Here, the borrowers filed their notice of removal on September 22, 2017, and the federal court remanded the case one month later. But the circuit court entered the judgment of foreclosure during the short period between removal to the federal court and remand to the state court. As a result, the court's judgment is void. See Acevedo Feliciano , 140 S. Ct. at 700.
So we grant the lender's motion to relinquish jurisdiction in part. We grant the motion to the extent it asks that we relinquish jurisdiction to the circuit court to vacate the final judgment of foreclosure. But we deny the motion to the extent it asks that we direct the circuit court to reenter the final judgment on remand. After we dismiss this appeal for being moot, the circuit court may consider whether to reenter the final judgment in the first instance. See Ricci , 276 So. 3d at 6 ("[O]ur reversal is without prejudice for the trial court, sua sponte or upon motion, to immediately reenter the order after vacating it, with notice to the parties ." (second emphasis added)).

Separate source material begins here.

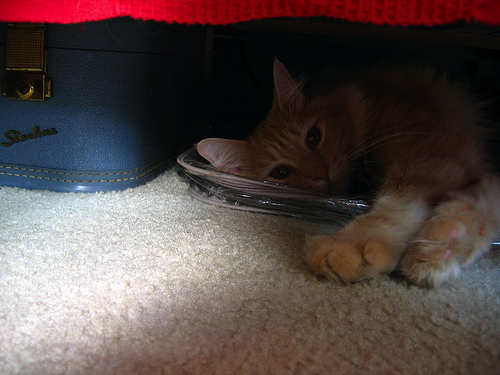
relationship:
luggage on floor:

We relinquish jurisdiction for ninety days for the circuit court to vacate the final judgment of foreclosure. Within seven days of the court's order vacating the final judgment, the borrowers must file the order in this Court, and this appeal will be dismissed.
Motion to relinquish jurisdiction granted in part, denied in part.
Warner and Klingensmith, JJ., concur.